Top of Information supplied
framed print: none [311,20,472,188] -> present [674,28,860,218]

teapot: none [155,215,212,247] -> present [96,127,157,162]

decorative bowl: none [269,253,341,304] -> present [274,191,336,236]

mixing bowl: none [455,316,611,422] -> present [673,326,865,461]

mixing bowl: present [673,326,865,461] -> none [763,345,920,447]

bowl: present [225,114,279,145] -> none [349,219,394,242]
Bottom of Information supplied
Copy down each line in the entries that has the word "mixing".

### Solution
mixing bowl: none [455,316,611,422] -> present [673,326,865,461]
mixing bowl: present [673,326,865,461] -> none [763,345,920,447]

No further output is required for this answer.